Reviews

The Sisterhood of the Traveling Pants

By Garth Franklin
The Sisterhood of the Traveling Pants

What could've been a standard coming of age for girls flick proves to be a slightly better than average affair thanks to some strong performances, picturesque locales, and a sweet heart at its quite contemporary centre. Predictable and emotionally manipulative, it nevertheless knows exactly which audience its aimed at and is tailor made for them to such a degree that one can't help but admire the quality job done here.

Covering decent real life issues including death, young love, growing up and the changing nature of friendship - the film covers a lot of bases that, despite their predictable wrap-ups, takes some pretty mature directions in its depictions of family difficulties and illness. One of its strengths is that by separating the four girls it allows four quite different stories to be followed and cut between.

As a result the pacing is kept pretty tight (its a full two hours yet never feels it) and the action can vary between the more light hearted fantasy plots of falling in love in exotic locations (Bledel & Lively) with serious stories of a girl trying to find a father's love (Ferrara) and another (Tamblyn) coming to terms with emotional devastation.
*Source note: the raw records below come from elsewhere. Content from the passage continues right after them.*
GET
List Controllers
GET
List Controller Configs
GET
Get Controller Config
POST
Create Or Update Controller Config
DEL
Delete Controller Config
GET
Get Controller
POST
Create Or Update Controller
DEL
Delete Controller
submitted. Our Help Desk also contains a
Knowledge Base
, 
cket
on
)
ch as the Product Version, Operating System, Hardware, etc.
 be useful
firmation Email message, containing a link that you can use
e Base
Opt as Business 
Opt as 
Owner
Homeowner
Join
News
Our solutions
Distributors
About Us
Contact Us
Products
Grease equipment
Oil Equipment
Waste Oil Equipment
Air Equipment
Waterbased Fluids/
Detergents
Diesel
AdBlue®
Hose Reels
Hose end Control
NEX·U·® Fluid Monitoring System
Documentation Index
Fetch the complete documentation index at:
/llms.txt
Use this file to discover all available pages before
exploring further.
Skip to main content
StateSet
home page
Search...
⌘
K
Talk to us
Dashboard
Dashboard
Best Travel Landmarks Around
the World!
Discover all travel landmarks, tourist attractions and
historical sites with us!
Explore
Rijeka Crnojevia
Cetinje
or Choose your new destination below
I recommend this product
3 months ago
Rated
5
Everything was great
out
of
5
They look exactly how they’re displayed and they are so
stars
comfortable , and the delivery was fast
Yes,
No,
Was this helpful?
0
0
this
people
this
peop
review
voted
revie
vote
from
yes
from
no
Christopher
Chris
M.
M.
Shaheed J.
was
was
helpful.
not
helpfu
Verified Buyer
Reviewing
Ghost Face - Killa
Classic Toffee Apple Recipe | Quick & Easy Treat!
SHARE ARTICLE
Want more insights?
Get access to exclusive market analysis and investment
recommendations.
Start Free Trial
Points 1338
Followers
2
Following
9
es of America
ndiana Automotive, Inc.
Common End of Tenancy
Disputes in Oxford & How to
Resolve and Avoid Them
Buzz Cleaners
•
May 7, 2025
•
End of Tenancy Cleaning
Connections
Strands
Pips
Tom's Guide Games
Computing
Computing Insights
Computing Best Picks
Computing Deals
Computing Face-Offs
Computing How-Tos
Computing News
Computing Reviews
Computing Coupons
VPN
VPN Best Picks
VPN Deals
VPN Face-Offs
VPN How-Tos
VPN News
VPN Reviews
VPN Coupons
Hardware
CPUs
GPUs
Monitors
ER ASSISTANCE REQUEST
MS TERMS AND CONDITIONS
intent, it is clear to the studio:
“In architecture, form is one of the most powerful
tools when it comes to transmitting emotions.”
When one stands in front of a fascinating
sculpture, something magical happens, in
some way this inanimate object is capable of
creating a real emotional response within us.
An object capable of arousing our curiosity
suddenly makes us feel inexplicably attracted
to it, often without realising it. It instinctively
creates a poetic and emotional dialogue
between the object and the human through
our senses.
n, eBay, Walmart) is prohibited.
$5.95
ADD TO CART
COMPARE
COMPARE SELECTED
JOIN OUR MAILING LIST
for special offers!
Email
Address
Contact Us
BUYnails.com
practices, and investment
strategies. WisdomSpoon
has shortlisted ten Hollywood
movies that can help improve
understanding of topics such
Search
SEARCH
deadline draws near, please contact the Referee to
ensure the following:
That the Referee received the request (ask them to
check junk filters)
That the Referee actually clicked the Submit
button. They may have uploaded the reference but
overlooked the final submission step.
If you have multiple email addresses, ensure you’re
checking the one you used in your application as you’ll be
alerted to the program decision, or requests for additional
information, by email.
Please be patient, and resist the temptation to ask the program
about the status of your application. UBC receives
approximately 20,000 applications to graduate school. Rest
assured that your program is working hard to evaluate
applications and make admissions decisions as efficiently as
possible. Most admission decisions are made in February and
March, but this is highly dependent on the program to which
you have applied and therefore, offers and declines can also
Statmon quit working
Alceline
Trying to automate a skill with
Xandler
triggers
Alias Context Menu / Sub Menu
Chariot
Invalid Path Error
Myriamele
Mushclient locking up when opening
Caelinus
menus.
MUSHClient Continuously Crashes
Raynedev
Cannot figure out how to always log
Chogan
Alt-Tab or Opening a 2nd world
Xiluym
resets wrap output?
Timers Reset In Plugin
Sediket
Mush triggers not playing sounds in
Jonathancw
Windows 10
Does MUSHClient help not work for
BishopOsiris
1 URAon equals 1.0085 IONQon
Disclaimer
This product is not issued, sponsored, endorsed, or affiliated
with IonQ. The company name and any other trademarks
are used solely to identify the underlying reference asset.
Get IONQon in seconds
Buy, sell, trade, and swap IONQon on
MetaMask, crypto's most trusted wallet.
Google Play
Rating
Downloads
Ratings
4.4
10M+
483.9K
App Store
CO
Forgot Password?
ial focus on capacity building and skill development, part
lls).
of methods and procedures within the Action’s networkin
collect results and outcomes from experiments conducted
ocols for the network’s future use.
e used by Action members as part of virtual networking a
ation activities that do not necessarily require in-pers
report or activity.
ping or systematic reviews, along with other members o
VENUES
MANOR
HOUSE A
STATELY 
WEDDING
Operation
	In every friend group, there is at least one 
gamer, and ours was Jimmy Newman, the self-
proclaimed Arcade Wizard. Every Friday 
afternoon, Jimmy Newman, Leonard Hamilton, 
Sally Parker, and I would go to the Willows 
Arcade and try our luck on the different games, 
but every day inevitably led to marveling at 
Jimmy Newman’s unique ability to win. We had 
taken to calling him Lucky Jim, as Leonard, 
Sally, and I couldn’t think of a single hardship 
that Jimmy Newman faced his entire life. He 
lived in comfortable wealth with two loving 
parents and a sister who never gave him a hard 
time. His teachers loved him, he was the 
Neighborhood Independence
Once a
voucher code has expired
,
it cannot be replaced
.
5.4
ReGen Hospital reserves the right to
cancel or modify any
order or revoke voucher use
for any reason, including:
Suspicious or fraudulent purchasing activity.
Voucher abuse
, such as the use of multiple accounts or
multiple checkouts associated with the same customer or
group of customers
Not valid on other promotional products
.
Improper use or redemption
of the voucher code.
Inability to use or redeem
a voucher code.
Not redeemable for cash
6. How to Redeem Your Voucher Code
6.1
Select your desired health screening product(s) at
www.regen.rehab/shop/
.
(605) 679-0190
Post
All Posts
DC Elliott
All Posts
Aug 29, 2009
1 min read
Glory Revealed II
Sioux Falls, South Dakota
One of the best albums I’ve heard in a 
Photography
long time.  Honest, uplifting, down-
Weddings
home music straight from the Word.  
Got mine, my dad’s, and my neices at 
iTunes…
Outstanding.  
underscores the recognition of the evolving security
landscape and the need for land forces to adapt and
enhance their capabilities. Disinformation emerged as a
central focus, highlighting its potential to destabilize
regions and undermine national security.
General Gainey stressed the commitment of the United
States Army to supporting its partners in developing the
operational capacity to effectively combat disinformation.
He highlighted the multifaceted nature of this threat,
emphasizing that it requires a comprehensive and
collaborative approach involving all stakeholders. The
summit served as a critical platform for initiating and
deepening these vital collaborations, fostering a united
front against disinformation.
All four girls (and the superb Jenna Boyd) are strong and seem tailor made to suit their storylines even if their supporting players (esp. the males of the piece) are relative letdowns.

The script is also never too cloyingly sentimental. As much as the storylines and characters go off in easy to follow directions, and scenes are inserted deliberately to tweak our emotions, the situations all follow believable lines of logic even if the various endings are happily contrived. Its a modest but solid little movie that may tread along a well-worn path but does it with an enjoyable flair.